Função fundante da sophia em relação à phronesis
A sophia é fundamental na medida em que abre o acesso às archai, sem as quais a phronesis não poderia exercer seu desvelamento no mundo.
As archai conferem sentido ao mundo sublunar, e a sophia, ao contemplá-las, fornece à phronesis a medida de sua ação concreta.
Do ponto de vista interno da existência humana, a valorização da phronesis revela o esforço de tornar permanente, ainda que de modo derivado, o contato com o ser-permanente.
Culminação do projeto grego da visão na phronesis
O projeto grego do ver não se consuma na sophia descontínua, mas na phronesis, que assegura a duração de um ver do permanente no interior da vida cotidiana.

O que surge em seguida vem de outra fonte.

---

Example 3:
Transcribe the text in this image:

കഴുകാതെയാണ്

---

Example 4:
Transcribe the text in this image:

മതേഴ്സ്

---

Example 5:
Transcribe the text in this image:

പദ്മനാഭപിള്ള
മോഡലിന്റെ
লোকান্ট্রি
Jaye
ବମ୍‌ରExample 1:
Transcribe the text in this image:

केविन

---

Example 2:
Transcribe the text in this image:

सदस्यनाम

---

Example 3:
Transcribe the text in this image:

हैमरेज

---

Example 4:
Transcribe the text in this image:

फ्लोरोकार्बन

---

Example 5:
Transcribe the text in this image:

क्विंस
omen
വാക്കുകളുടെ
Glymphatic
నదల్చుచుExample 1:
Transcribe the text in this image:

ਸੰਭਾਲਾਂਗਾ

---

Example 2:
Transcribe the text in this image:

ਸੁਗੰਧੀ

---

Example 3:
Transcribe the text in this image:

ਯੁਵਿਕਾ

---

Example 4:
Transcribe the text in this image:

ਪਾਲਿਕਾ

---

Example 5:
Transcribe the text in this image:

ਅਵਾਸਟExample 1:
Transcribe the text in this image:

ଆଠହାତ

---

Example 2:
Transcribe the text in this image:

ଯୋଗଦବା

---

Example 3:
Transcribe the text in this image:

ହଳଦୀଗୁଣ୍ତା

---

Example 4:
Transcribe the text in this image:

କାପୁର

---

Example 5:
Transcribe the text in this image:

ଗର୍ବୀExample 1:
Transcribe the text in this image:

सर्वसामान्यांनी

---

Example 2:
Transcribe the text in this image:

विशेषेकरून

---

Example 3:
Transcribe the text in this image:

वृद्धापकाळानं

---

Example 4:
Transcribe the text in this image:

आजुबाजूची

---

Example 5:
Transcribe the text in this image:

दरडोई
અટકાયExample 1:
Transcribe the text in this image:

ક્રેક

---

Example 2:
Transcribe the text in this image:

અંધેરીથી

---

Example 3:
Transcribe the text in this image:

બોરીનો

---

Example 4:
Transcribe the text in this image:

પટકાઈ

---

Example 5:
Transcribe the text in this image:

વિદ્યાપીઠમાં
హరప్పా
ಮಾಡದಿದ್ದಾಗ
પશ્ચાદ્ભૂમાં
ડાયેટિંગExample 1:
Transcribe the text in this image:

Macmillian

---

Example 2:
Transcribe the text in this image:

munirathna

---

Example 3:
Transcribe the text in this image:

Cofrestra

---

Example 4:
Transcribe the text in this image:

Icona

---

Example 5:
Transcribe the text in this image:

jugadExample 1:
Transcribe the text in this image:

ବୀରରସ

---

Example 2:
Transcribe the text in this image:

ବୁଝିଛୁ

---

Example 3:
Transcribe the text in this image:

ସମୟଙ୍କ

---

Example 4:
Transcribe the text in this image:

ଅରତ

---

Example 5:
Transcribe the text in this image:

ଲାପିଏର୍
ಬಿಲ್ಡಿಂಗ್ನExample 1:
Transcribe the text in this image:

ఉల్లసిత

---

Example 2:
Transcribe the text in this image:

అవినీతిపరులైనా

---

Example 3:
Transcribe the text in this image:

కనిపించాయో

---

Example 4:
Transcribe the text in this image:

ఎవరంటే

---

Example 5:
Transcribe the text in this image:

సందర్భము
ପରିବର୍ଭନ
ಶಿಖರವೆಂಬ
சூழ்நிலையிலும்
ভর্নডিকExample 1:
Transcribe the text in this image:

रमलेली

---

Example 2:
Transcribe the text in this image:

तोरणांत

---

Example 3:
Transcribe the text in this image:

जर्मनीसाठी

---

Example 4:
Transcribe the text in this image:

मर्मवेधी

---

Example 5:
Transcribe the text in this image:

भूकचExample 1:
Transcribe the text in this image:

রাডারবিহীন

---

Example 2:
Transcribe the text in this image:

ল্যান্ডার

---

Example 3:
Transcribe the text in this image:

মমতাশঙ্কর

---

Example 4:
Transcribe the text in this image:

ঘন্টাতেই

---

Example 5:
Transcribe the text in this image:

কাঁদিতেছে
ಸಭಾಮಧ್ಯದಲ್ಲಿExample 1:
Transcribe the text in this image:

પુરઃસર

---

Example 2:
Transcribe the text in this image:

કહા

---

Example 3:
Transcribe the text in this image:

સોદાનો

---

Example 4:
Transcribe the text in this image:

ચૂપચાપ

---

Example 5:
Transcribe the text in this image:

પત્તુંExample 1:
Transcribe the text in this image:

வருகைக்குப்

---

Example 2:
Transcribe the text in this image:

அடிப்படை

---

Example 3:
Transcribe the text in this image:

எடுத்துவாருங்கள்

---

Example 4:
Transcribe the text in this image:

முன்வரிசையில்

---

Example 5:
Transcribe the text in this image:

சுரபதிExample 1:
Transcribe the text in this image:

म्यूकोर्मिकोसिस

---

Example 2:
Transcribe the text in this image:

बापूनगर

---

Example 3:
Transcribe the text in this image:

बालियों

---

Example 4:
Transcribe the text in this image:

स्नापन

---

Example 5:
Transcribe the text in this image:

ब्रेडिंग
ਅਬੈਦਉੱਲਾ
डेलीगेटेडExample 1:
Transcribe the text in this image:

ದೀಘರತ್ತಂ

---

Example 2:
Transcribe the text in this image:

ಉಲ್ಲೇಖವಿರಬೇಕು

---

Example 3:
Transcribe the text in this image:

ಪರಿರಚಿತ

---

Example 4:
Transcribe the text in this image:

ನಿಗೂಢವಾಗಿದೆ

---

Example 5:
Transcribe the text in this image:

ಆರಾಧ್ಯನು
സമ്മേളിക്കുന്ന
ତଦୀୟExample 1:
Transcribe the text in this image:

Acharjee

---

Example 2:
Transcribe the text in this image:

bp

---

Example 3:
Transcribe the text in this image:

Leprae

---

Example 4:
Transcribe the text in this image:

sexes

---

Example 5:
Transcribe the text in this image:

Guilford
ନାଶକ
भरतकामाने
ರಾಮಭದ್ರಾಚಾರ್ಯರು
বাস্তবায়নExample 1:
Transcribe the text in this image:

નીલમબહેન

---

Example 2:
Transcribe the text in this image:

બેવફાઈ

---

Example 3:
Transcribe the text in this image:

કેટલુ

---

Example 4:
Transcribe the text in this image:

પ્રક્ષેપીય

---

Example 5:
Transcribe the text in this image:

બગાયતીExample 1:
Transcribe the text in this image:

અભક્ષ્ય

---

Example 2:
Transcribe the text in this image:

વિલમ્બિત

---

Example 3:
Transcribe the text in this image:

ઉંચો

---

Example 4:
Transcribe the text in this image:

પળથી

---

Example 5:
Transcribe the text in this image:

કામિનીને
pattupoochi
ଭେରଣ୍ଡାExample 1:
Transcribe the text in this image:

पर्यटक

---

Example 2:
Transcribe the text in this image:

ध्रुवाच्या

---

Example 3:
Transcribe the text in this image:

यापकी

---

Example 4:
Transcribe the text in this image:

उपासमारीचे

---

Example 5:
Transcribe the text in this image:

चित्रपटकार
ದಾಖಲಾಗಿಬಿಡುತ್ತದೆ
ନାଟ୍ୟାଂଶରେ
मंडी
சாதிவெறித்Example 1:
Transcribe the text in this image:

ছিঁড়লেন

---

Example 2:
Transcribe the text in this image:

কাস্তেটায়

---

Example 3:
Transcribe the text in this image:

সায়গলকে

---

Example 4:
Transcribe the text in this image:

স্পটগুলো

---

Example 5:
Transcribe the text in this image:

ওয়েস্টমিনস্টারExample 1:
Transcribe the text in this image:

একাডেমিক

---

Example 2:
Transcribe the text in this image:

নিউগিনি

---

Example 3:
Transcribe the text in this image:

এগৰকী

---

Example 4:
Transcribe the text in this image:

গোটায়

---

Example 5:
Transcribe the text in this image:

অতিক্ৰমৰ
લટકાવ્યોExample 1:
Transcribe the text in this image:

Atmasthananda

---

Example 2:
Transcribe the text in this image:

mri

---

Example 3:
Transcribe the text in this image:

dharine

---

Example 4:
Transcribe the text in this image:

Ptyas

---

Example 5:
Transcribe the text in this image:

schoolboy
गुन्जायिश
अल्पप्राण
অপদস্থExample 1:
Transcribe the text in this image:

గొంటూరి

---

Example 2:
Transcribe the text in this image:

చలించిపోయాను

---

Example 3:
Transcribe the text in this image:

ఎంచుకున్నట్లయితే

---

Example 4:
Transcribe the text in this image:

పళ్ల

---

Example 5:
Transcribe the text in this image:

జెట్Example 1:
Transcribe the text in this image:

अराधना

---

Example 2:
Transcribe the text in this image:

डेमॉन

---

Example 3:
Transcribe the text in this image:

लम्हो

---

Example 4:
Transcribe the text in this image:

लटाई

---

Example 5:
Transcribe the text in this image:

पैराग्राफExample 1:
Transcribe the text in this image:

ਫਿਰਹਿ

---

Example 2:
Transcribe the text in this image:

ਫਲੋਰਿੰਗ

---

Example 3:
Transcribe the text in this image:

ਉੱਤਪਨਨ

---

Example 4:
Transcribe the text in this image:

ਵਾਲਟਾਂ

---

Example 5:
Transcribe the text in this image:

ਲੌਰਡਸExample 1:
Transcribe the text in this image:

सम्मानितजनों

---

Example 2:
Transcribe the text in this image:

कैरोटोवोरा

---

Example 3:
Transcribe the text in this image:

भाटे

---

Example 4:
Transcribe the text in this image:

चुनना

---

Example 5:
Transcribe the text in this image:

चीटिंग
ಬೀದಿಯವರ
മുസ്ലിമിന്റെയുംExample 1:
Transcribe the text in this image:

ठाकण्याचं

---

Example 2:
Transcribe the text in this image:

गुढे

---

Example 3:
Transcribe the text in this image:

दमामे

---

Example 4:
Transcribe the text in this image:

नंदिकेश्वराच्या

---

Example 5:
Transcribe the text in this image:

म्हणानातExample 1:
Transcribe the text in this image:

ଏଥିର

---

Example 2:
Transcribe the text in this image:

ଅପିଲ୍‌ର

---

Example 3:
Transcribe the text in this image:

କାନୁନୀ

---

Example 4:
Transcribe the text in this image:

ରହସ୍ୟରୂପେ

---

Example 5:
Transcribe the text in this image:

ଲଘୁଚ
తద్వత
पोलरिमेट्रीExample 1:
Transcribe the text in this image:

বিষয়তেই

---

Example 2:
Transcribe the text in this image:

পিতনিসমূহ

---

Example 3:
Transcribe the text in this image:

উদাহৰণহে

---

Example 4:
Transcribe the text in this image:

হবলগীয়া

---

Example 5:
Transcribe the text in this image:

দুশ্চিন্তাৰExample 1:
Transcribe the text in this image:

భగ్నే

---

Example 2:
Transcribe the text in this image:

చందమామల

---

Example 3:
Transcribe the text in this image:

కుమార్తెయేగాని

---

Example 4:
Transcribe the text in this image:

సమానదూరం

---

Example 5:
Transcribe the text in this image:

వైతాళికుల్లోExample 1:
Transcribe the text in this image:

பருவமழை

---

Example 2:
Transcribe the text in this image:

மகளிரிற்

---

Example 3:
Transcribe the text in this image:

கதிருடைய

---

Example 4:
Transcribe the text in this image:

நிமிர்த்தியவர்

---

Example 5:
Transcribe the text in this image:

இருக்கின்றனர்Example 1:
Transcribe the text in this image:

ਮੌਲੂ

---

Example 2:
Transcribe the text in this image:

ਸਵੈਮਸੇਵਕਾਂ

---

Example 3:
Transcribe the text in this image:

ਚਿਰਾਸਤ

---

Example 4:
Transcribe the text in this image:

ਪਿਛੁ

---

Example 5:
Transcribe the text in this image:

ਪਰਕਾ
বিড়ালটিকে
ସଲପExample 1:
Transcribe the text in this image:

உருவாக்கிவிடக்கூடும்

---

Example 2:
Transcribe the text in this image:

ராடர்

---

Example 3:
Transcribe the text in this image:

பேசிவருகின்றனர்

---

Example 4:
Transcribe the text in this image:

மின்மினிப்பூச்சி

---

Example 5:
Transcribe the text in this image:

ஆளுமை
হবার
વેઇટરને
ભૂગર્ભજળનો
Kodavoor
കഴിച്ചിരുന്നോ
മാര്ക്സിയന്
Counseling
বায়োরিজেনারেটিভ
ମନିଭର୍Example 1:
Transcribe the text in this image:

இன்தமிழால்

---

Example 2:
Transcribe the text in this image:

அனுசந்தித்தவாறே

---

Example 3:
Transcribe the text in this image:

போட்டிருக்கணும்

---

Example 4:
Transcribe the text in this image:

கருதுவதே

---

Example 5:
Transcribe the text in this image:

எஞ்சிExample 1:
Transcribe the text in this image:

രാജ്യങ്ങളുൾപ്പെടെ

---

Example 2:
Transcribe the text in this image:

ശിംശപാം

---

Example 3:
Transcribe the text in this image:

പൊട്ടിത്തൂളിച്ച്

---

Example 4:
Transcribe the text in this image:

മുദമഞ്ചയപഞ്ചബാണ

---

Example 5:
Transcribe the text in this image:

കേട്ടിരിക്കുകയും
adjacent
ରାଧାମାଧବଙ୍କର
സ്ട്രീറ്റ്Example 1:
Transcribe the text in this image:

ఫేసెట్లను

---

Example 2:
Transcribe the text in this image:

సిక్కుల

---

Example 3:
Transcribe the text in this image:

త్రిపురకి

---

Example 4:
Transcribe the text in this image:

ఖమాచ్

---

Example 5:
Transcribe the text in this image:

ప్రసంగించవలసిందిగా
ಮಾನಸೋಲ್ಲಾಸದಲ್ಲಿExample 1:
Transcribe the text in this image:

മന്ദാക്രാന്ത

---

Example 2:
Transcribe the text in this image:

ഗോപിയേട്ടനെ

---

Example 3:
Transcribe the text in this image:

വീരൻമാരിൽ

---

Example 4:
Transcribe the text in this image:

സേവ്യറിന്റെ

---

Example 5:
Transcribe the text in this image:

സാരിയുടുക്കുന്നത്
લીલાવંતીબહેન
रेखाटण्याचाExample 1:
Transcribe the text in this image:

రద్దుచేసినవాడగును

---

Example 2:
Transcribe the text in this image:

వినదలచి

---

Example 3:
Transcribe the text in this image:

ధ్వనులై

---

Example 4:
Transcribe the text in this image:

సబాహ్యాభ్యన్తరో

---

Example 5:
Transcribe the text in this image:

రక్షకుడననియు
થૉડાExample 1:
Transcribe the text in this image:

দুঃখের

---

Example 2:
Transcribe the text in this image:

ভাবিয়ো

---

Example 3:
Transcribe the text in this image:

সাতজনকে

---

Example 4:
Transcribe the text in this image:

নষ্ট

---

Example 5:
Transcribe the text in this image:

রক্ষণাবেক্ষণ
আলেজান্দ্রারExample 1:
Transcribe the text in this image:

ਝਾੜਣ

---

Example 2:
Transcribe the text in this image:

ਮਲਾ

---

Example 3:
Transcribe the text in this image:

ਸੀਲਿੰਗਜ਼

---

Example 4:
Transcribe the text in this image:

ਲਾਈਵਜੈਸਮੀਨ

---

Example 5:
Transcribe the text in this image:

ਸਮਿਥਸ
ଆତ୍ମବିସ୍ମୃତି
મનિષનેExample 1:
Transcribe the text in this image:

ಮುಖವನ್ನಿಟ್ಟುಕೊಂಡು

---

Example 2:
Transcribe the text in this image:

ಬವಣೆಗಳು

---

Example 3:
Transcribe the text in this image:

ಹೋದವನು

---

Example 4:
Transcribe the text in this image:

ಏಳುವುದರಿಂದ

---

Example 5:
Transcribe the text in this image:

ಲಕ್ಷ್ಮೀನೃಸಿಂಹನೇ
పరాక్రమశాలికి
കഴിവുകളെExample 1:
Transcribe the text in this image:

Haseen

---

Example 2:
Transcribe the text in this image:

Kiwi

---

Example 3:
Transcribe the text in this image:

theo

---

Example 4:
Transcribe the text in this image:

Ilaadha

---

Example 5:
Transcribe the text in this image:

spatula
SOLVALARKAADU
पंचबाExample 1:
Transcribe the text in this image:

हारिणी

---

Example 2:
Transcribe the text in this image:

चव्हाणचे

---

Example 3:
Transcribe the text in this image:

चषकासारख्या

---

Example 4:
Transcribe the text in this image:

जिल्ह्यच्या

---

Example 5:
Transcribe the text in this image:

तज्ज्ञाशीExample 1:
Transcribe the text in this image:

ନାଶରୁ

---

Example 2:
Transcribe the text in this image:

A phronesis mantém constante o olhar sobre o permanente, ainda que à distância, garantindo a presença do princípio sob forma ideal.
O homem é assim referido à sua finalidade sem jamais estar nela, e essa impossibilidade de tocar a própria finalidade constitui a possibilidade paradoxal suprema do Dasein grego.
Fixação ideal do princípio e intensificação de sua eficácia prática
A inacessibilidade do princípio não o enfraquece, mas reforça sua eminência ao absolutizá-lo como ideal.
A luz suprema, tornada inacessível, converte-se em princípio dinâmico da vida humana e motiva a atividade constante da phronesis.
O trabalho do si mesmo sobre si mesmo torna-se obrigatório para todos, na medida em que a participação no princípio é pensada como universalmente praticável na ação prudencial.
Orientação final do si mesmo para a disponibilidade do ente no mundo
A consideração da existência humana orienta-se exclusivamente para a questão de saber em que medida o Dasein pode ser em permanência.
Esse sentido de ser como presença absolutamente desdobrada é extraído do próprio ser do mundo.
O espírito da sophia desemboca assim na phronesis, na qual a presença pura deve ser desvelada concretamente no interior do ente cotidiano.